Topic 1: Online research
Online research has the advantage of being available in the comfort of your own home and at any time that suits you. It can provide a variety of information about a site, and can help you locate other sources of information in museums and archives.
When you have seen something in the landscape (some curious mounds for example) you may want to find out more about them. The first thing to do is locate them, and this is quickly done using google maps.
This is a popular mapping site
When you first access the page, you will see an outline map, look for a green square in the bottom left corner marked Earth. Click on this, and the outline map will be replaced by aerial photographs.
Google Satellite View
Now we need to get close to our mystery feature. In the top left hand corner of the page, where it says “Search Google Maps”, type in the name of the nearest village to your feature. Google maps will now zoom into that village.
Google Map Zoom
Use the – button in the bottom right corner, or the wheel of your mouse, to zoom out slightly and start looking for your feature. Hopefully you will be able to make it out the feature, so you can see its shape in plan and know precisely where it is located.
Seeing the feature from above might give you a better idea of what it is. More importantly having a map location you can refer to can allow you to use other internet resources.
This site allows you to look at old maps of the area you are researching.
On the left hand side, where it says Town Name, type in the name of your village. This will bring up a picture frame, with a menu of different maps from different dates. You may need to zoom out to see where you are.
Using Google Maps as a reference, locate your feature and click on the map to centre you search on this spot.
Now select a map from the left hand side and see what it shows you.
This will let you know if the feature is over 100 years old, or if it is younger, when it first appears on a map. It can also indicate if there were any associated features that have now disappeared.
The other thing that can be traced through old maps are the lines of historic streets and old street names. These often provide clues to the medieval development of villages and towns, and will be discussed in greater detail in the Medieval Settlement course.
This is a site that links to over 60 sources of historical and archaeological information, and it is therefore a very useful starting point for research.
When you access the home page, it will give you basic search option. This can be useful for find specific types of sites or objects, but we want to look at a specific location. For that we need to select the “More detailed Search” on the menu at the left side of the screen.
The first option in the more detailed search is location and there will be a map of the UK. Zoom into Lincolnshire and, using Google Maps as a reference, find the location of the feature you are interested in.
Click on that point and you get a highlighted box 2km square, centred on that point. If you were to press search (bottom right) at this point you would get records relating to everything within 1km of your feature of interest.
This is probably too much information. Reduce the area searched by using the menu at the top of the picture.

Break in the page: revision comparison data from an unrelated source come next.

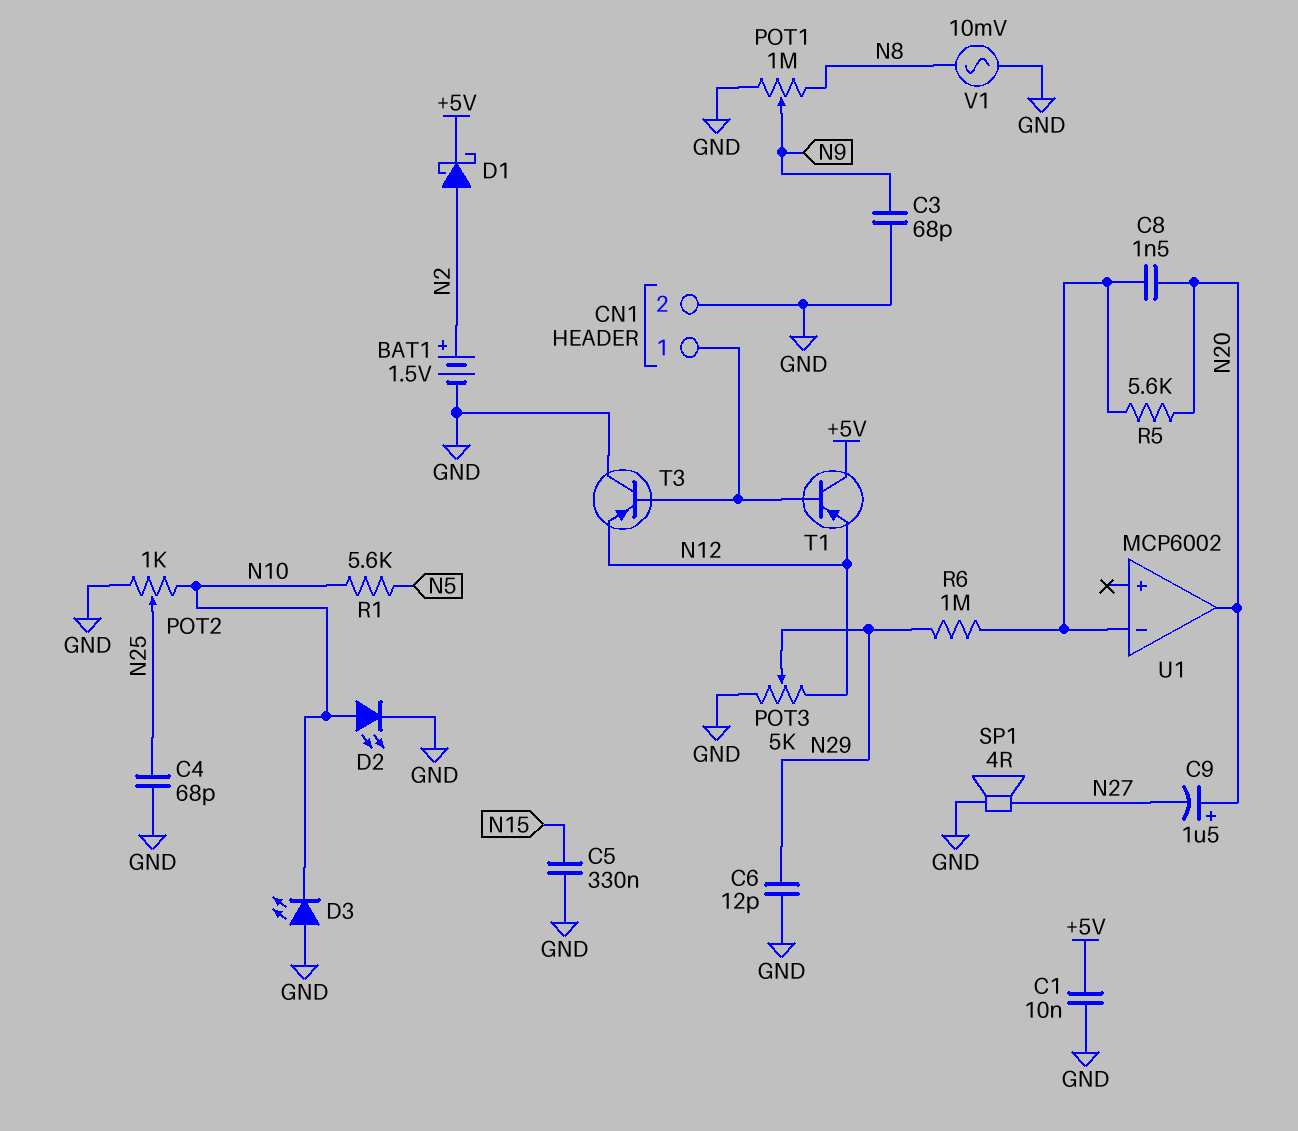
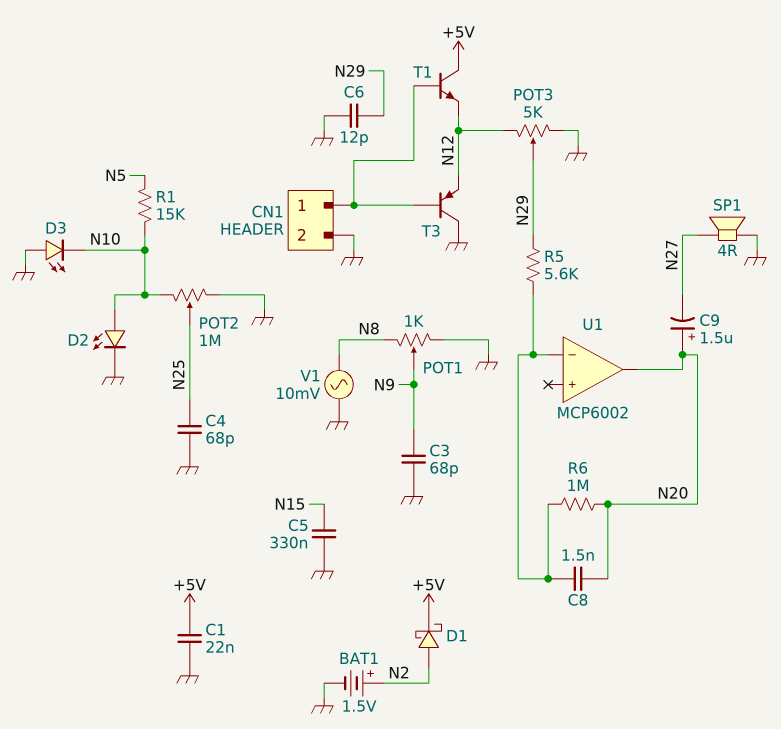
C1: 10nF (+5V, GND) -> 22nF (+5V, GND)
POT1: 1M (GND, N8, wiper N9) -> 1k (GND, N8, wiper N9)
POT2: 1k (GND, N10, wiper N25) -> 1M (GND, N10, wiper N25)
R1: 5.6k (N5, N10) -> 15k (N5, N10)
R5: 5.6k (N20, U1/in-) -> 5.6k (N29, U1/in-)
R6: 1M (N29, U1/in-) -> 1M (N20, U1/in-)
T1: PNP (B CN1/1, C +5V, E N12) -> NPN (B CN1/1, C +5V, E N12)

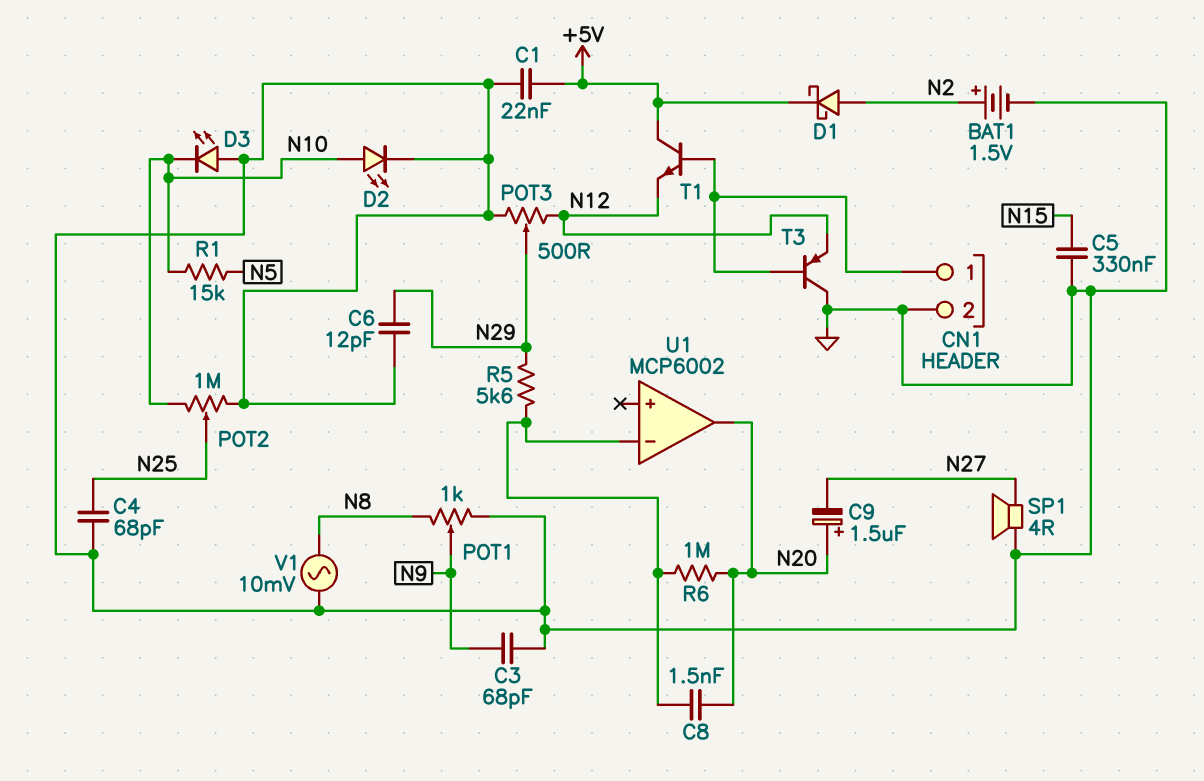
POT3: 5k (GND, N12, wiper N29) -> 500 (GND, N12, wiper N29)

The smaller the area, the fewer records and the easier it will be to find the information you require. Now press search.
You will now be given a summary of results. On the left, in blue, is the title of the source of information, e.g. “The National Heritage List for England”, and to the right will be an indication of how many records found.
If you click on the blue title, it will expand to give you a description of the information source and a link to each record in that source (Blue title on left, underlined).
Click on the link and the site will take you to a page of information about that particular feature or object.
Different landscape features will have information stored in different places, so it is worth checking each title in the summary. Not every record will relate directly to the feature you have seen, but they may provide information about related unseen features.
Of particular interest is the section titled Lincolnshire HER. HER stands for Historic Environment Record and is a composed of many thousands of individual records relating to historic buildings, buried archaeological remains, reports of found objects, and much more. For archaeologists, this is one of the most important sources of information we use. The additional advantage of the HER, is that they can be contacted directly, and their staff are available to assist you in your enquiries.
For further information about the Lincolnshire HER, go to https://www.lincolnshire.gov.uk/residents/environment-and-planning/conservation/historic-environment-record/
Lincs to the Past
Lincs to the past is a useful website for anyone researching any aspect of Lincolnshire’s past. It provides an online catalogue search of historical records such as the archives, the libraries and the various collections of historical objects and manuscripts.
The basic search bar (top right) will find a variety of information, some of which will be instantly available on line, but others must be seen first-hand. For this, the site helpfully provides the physical location of the record (e.g. the archives at Lincoln) and the reference code to help you find or request the item.
It is also a great site to browse and widen your knowledge of Lincolnshire’s past.